Data records section start
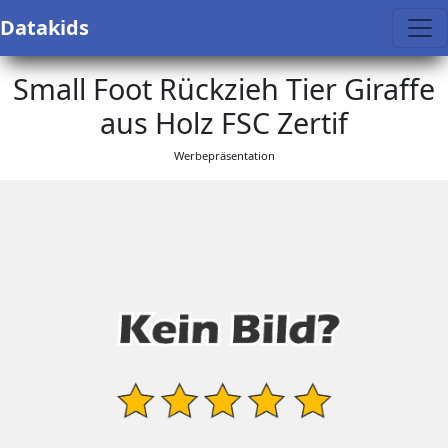
Datakids
Small Foot Rückzieh Tier Giraffe
aus Holz FSC Zertif
Werbepräsentation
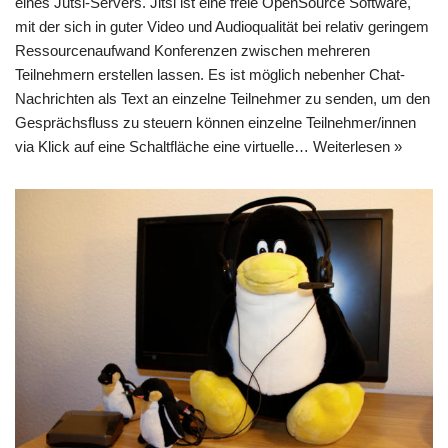
eines Jutsi-Servers. Jitsi ist eine freie OpenSource Software,
mit der sich in guter Video und Audioqualität bei relativ geringem
Ressourcenaufwand Konferenzen zwischen mehreren
Teilnehmern erstellen lassen. Es ist möglich nebenher Chat-
Nachrichten als Text an einzelne Teilnehmer zu senden, um den
Gesprächsfluss zu steuern können einzelne Teilnehmer/innen
via Klick auf eine Schaltfläche eine virtuelle…
Weiterlesen »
Data records section end
The task:
Present every line of text read from the records above as a Markdown table with the columns Row and Text line, numbering the rows in order and omitting blank lines. Leave the pictures out of the answer.

Response:
| Row | Text line |
|---|---|
| 1 | Datakids |
| 2 | Small Foot Rückzieh Tier Giraffe |
| 3 | aus Holz FSC Zertif |
| 4 | Werbepräsentation |
| 5 | eines Jutsi-Servers. Jitsi ist eine freie OpenSource Software, |
| 6 | mit der sich in guter Video und Audioqualität bei relativ geringem |
| 7 | Ressourcenaufwand Konferenzen zwischen mehreren |
| 8 | Teilnehmern erstellen lassen. Es ist möglich nebenher Chat- |
| 9 | Nachrichten als Text an einzelne Teilnehmer zu senden, um den |
| 10 | Gesprächsfluss zu steuern können einzelne Teilnehmer/innen |
| 11 | via Klick auf eine Schaltfläche eine virtuelle… |
| 12 | Weiterlesen » |